The order of learning is typically:
- Divide and Conquer
- Stop and Chop
- Flip and Chop
- Phaco Chop (in the bag, either horizontal or vertical)
In the Flip and Chop technique, the lens nucleus is partially prolapsed out of the capsular bag and then chopped. I’ve shown this technique before since I often use it for smaller pupils to avoid having to use iris hooks or pupil expansion devices. By bringing the nucleus away from the posterior capsule, it gives more room for placement of the chopper and a higher margin of safety. While the nucleus is in closer proximity to the corneal endothelial surface, the use of phaco power modulations and good dispersive viscoelastics ensure that there is no damage to these delicate cells. Clear corneas on the first post-op day are expected and these patients will achieve excellent vision.

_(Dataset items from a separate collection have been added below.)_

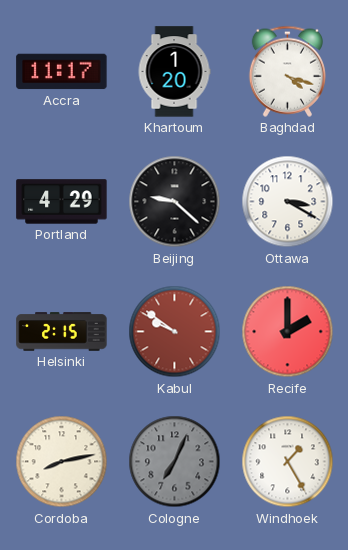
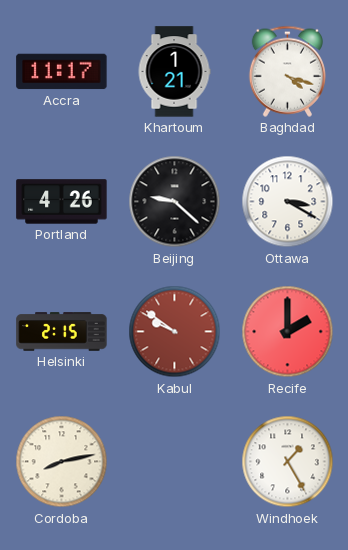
Khartoum: 1:20 -> 1:21
Portland: 4:29 -> 4:26
Cologne: 7:04 -> none
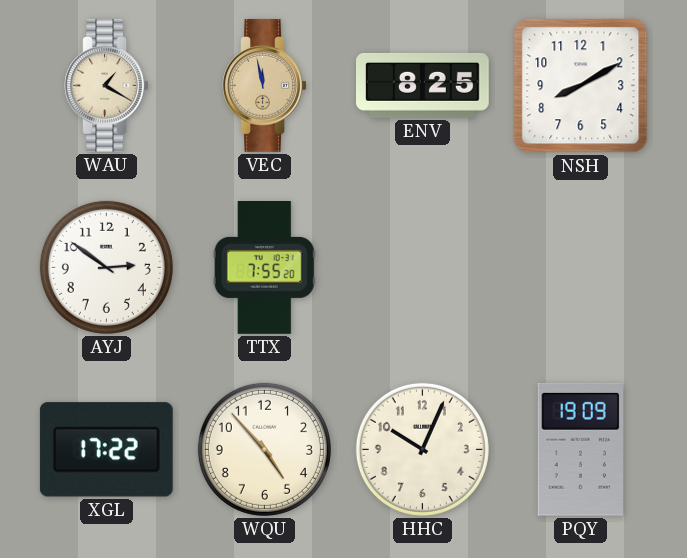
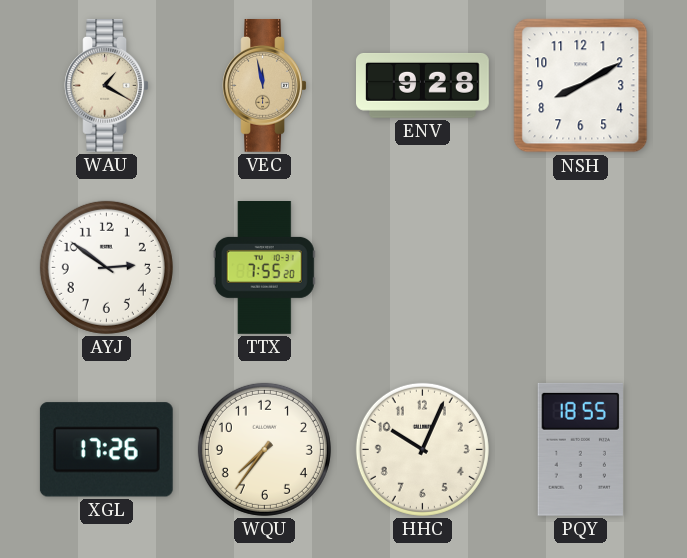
ENV: 8:25 -> 9:28
XGL: 17:22 -> 17:26
WQU: 4:53 -> 7:36
PQY: 19:09 -> 18:55
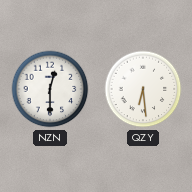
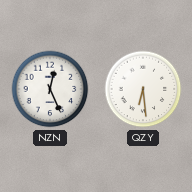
NZN: 12:30 -> 12:26
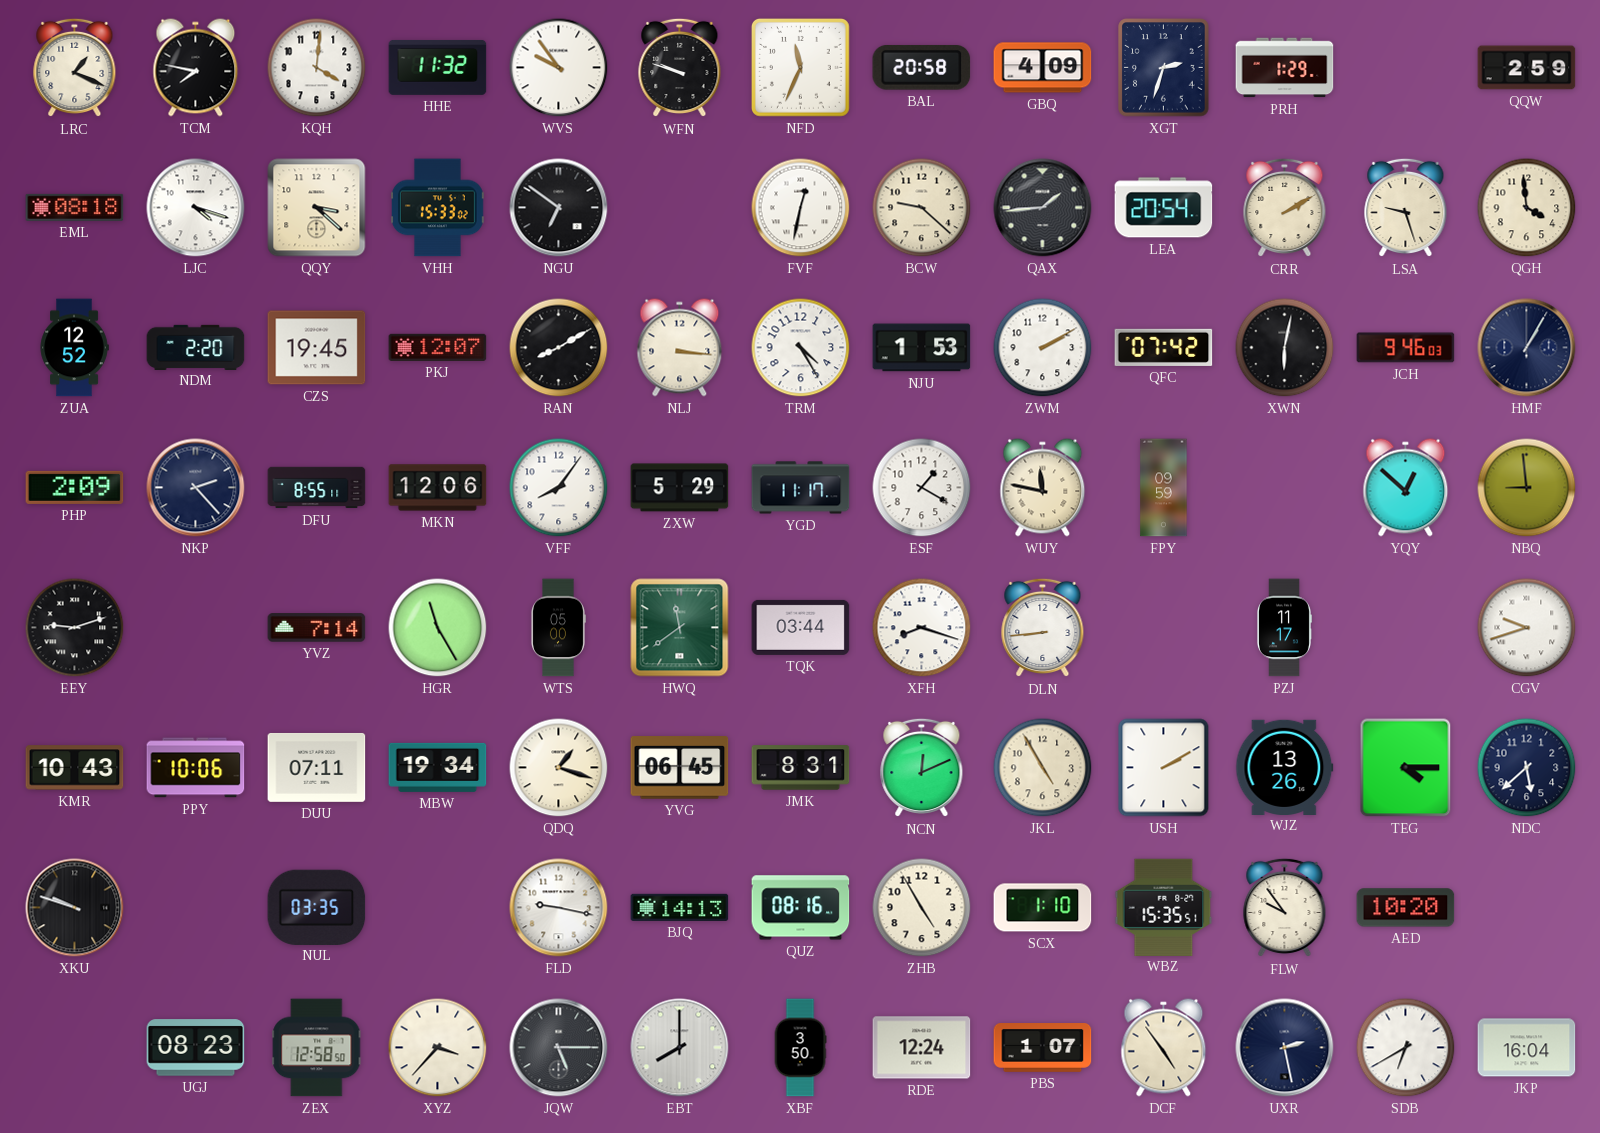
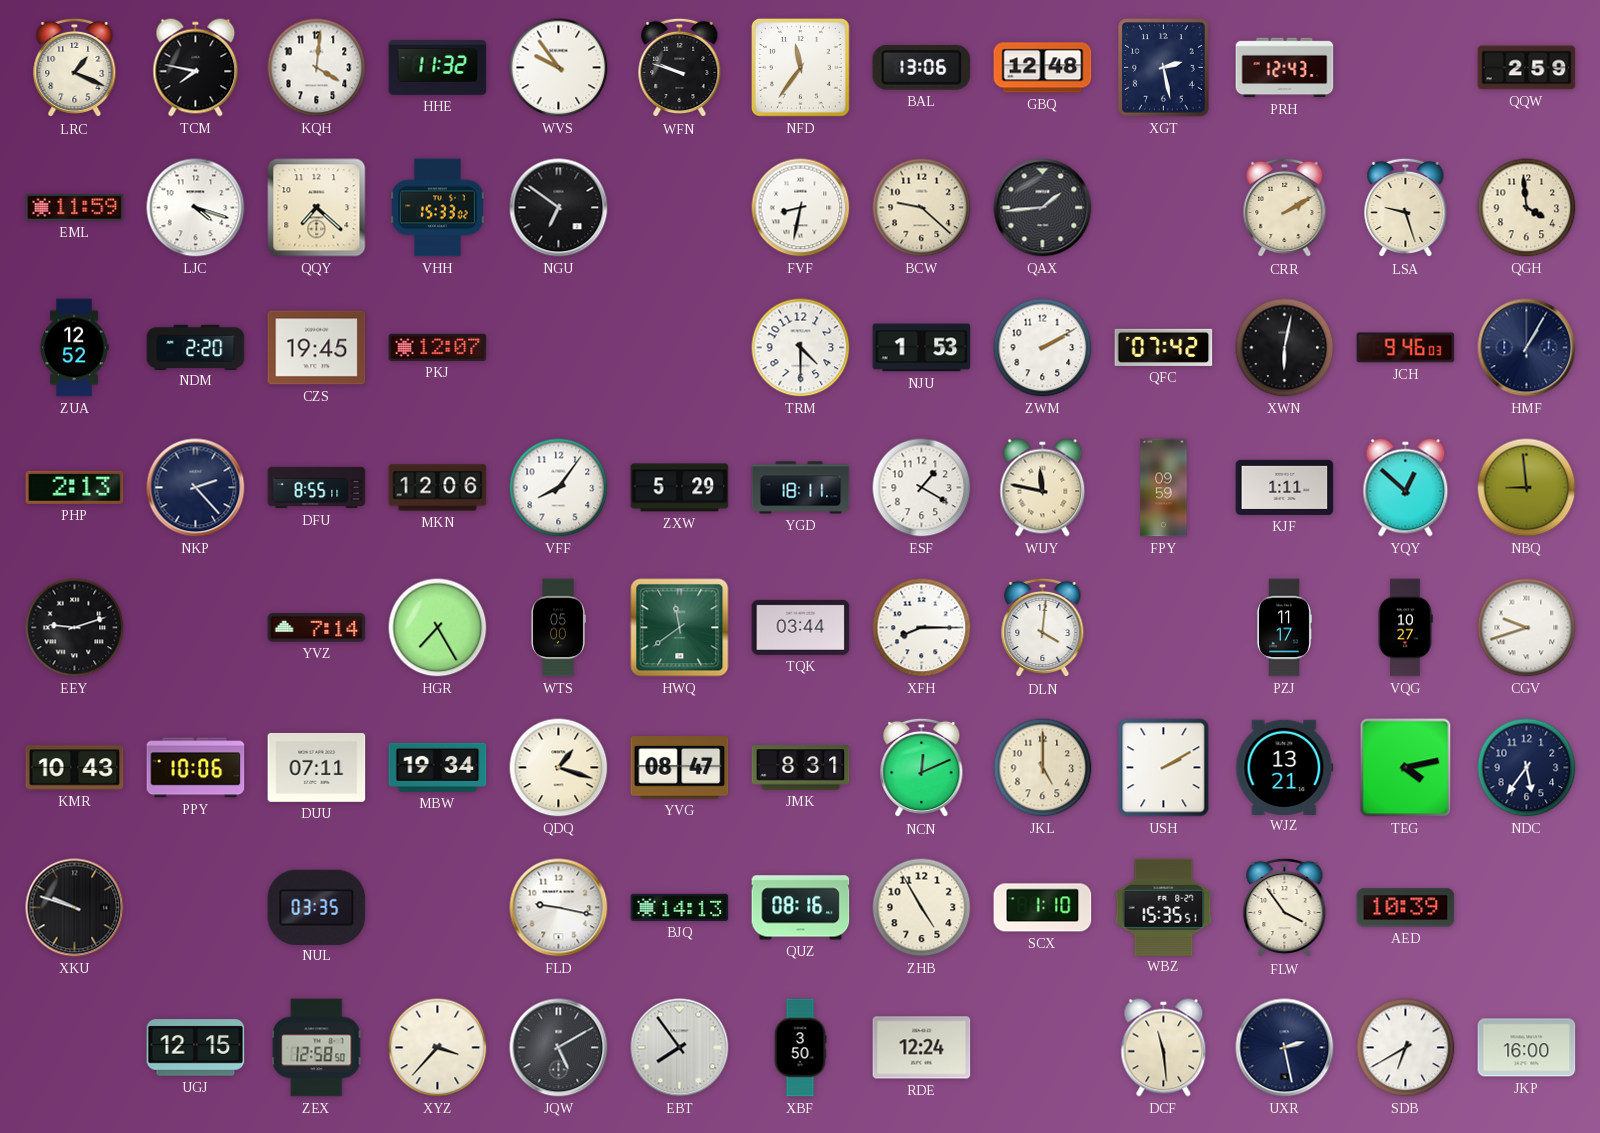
NFD: 11:34 -> 11:36
BAL: 20:58 -> 13:06
GBQ: 4:09 -> 12:48
XGT: 2:33 -> 2:28
PRH: 1:29 -> 12:43
EML: 08:18 -> 11:59
QQY: 3:22 -> 7:22
FVF: 12:32 -> 8:32
LEA: 20:54 -> none
RAN: 8:10 -> none
NLJ: 3:16 -> none
TRM: 4:25 -> 4:30
PHP: 2:09 -> 2:13
YGD: 11:17 -> 18:11
KJF: none -> 1:11
HGR: 11:25 -> 7:25
XFH: 8:18 -> 8:15
DLN: 8:44 -> 4:01
VQG: none -> 10:27
YVG: 06:45 -> 08:47
JKL: 4:55 -> 5:00
WJZ: 13:26 -> 13:21
TEG: 4:15 -> 4:13
NDC: 5:38 -> 5:36
FLW: 9:54 -> 3:54
AED: 10:20 -> 10:39
UGJ: 08:23 -> 12:15
JQW: 5:15 -> 5:10
EBT: 8:00 -> 7:54
PBS: 1:07 -> none
DCF: 4:54 -> 11:29
JKP: 16:04 -> 16:00
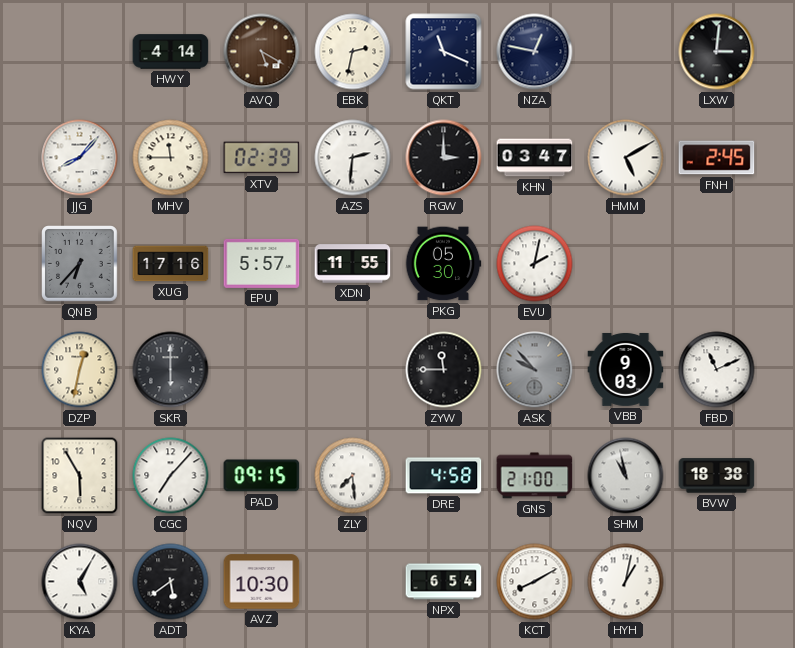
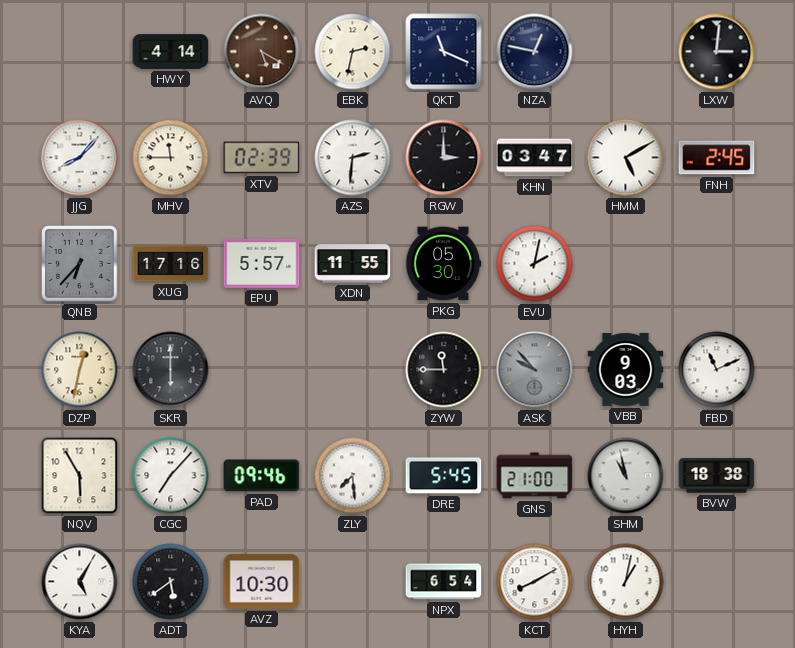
PAD: 09:15 -> 09:46
DRE: 4:58 -> 5:45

As an experienced Phaco Chop surgeon, I tend to use Flip and Chop in these cases:
- smaller pupil where the nucleus can be brought out of the capsular bag
- very soft lens with primarily PSC cataract and mild nuclear sclerosis
- prior vitrectomy eyes to bring the nucleus out of the bag
- high degree of axial myopia to bring the nucleus out of the bag
It is a valuable technique to learn and should be in your toolbox of nucleo-fractis maneuvers.